Part kettlebell, part caveman weapon, clubbells – also known as steel clubs or Indian clubs – have a habit of looking either deeply unserious or deeply intimidating, depending on who’s swinging them. But while they may feel like the latest niche fitness fad to wash up on your algorithm, they’re anything but new. Clubs have been used for centuries by wrestlers, fighters and soldiers to build strength, power and resilience. In other words: they’ve got pedigree.
And for men over 40 or 50, they may be one of the smartest ways to keep your shoulders feeling strong pain-free, mobile and – crucially – usable.
Benefits of Clubbell Training
A lot of men hit midlife with a decent engine still under the bonnet, but slightly creaky steering. Years of pressing, sitting and generally living in front of the body can leave the shoulders feeling tight, grumbly and reluctant to move through the ranges they used to. Clubbells are useful because they don’t just ask you to lift a weight, they ask you to steer it, decelerate it and control it through big arcs of motion.
As coach Mark Wildman puts it in a video on heavy club training, ‘the thing that heavy clubs do better than everything else is rotate.’
It’s hard to understate the importance of this. Most of what we do in the gym – and in life – isn’t purely up and down. ‘All sports are based on rotation,’ Wildman explains, whether you’re throwing, striking or simply changing direction. Clubbells give you a way to train that quality directly, under control.
The knock-on is that the shoulders, upper back, rotator cuff and scapular muscles all have to chip in. You’re building strength, yes, but you’re also rehearsing better movement. Over time, that can mean shoulders that feel more ‘open’, more stable and less prone to kicking off when you press, hang or reach overhead.
What to read next
There’s also the way clubbells load the body. Because the mass sits away from the hand, there’s a longer lever arm and more torque to deal with. In plain English: relatively light weights can feel brutally effective.
They also tie together the movement patterns that tend to keep us athletic: rotating, bracing, hinging and decelerating. One of the first things many men lose with age isn’t just strength, but the ability to express it smoothly and quickly. Club training sits neatly in that gap.
And then there’s the simple fact that they make training feel fresh again. Learning a new skill, rather than grinding through the same sessions, can be enough to keep you consistent. Especially important as your tenure in the gym starts edging into the decades.
Bottom line: clubbells aren’t magic, but for men in their 40s and 50s, they’re a smart addition. They build shoulder resilience, usable strength and the kind of movement quality that keeps you in the gym for longer, and living a pain-free life.
2 Clubbell Moves Worth Your Time
If you’re going to give clubbell training a swing, start here.
Clubbell Halo/ Shield Cast
Muscles worked: Deltoids (all heads), rotator cuff, upper back, traps, core
What it does: Takes your shoulders through controlled, loaded rotation – something most gym programmes completely ignore.

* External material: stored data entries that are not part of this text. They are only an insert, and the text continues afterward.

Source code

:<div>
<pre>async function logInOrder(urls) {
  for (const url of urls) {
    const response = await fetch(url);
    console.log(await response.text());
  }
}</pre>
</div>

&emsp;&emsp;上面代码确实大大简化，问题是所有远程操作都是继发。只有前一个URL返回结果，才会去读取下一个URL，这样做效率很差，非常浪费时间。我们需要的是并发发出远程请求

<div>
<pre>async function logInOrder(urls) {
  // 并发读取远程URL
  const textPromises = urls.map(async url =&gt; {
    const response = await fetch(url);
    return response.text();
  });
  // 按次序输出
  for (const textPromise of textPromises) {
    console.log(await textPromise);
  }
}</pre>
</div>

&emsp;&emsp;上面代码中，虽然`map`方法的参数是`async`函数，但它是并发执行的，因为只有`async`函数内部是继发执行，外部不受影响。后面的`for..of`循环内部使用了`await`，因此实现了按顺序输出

Benefits: Builds strength and tolerance in positions that usually feel sketchy with age. Great for opening up the shoulders, improving scapular control and ironing out some of that ‘forward’ posture that creeps in from years at a desk.

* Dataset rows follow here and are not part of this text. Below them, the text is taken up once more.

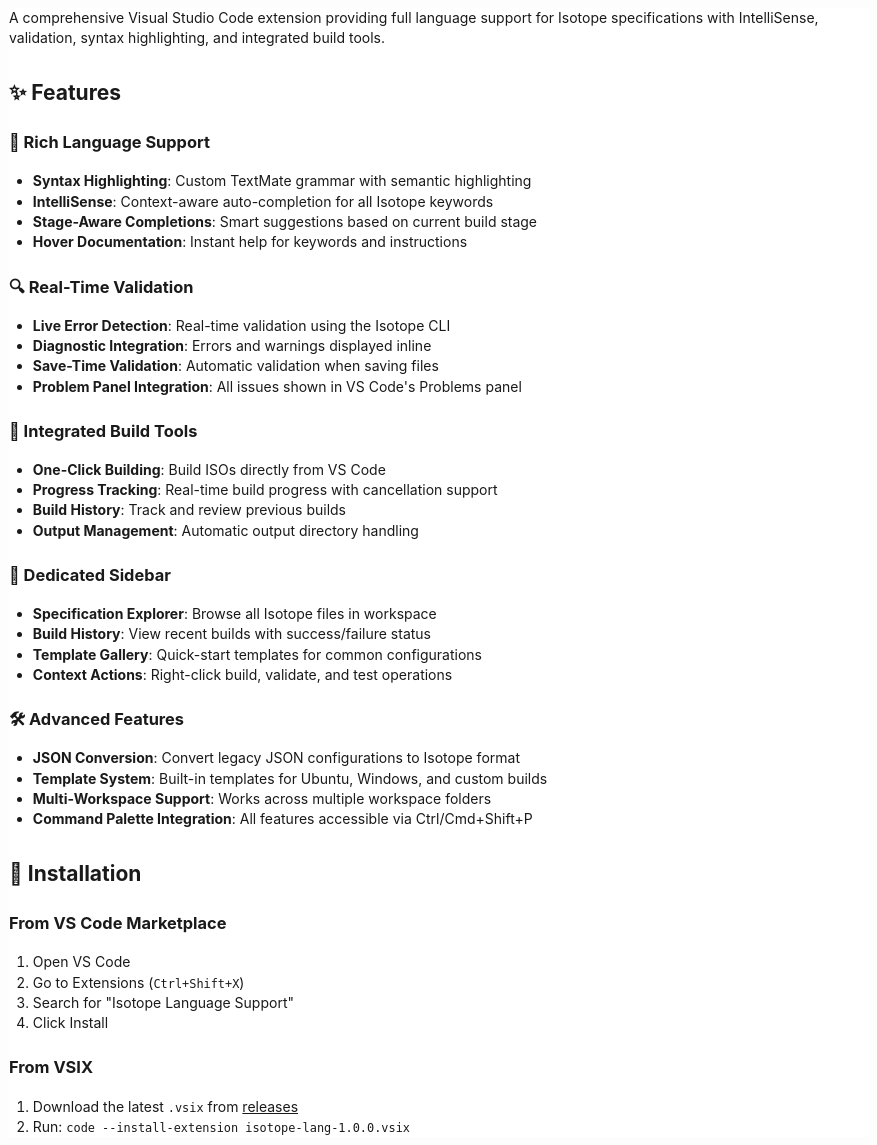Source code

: A comprehensive Visual Studio Code extension providing full language support for Isotope specifications with IntelliSense, validation, syntax highlighting, and integrated build tools.

## ✨ Features

### **🎨 Rich Language Support**
- **Syntax Highlighting**: Custom TextMate grammar with semantic highlighting
- **IntelliSense**: Context-aware auto-completion for all Isotope keywords
- **Stage-Aware Completions**: Smart suggestions based on current build stage
- **Hover Documentation**: Instant help for keywords and instructions

### **🔍 Real-Time Validation**
- **Live Error Detection**: Real-time validation using the Isotope CLI
- **Diagnostic Integration**: Errors and warnings displayed inline
- **Save-Time Validation**: Automatic validation when saving files
- **Problem Panel Integration**: All issues shown in VS Code's Problems panel

### **🚀 Integrated Build Tools**
- **One-Click Building**: Build ISOs directly from VS Code
- **Progress Tracking**: Real-time build progress with cancellation support
- **Build History**: Track and review previous builds
- **Output Management**: Automatic output directory handling

### **📁 Dedicated Sidebar**
- **Specification Explorer**: Browse all Isotope files in workspace
- **Build History**: View recent builds with success/failure status
- **Template Gallery**: Quick-start templates for common configurations
- **Context Actions**: Right-click build, validate, and test operations

### **🛠️ Advanced Features**
- **JSON Conversion**: Convert legacy JSON configurations to Isotope format
- **Template System**: Built-in templates for Ubuntu, Windows, and custom builds
- **Multi-Workspace Support**: Works across multiple workspace folders
- **Command Palette Integration**: All features accessible via Ctrl/Cmd+Shift+P

## 🔧 Installation

### From VS Code Marketplace
1. Open VS Code
2. Go to Extensions (`Ctrl+Shift+X`)
3. Search for "Isotope Language Support"
4. Click Install

### From VSIX
1. Download the latest `.vsix` from [releases](https://github.com/OmniCloudOrg/vscode-isotope/releases)
2. Run: `code --install-extension isotope-lang-1.0.0.vsix`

Added bonus: Teaches you to decelerate the weight smoothly – a skill that carries over to pretty much every upper body lift
Clubbell Swing
Muscles worked: Glutes, hamstrings, lower back, lats, shoulders, grip, core
What it does: Trains hip extension, but with the added demand of controlling an offset load as it arcs through space.
Benefits: Reinforces powerful, coordinated movement between hips and upper body – something that tends to dull with age if you’re only lifting slow and linear.
Added bonus: Serious conditioning effect without needing to pound your joints into the floor – you’ll get your heart rate up fast, with relatively light loads.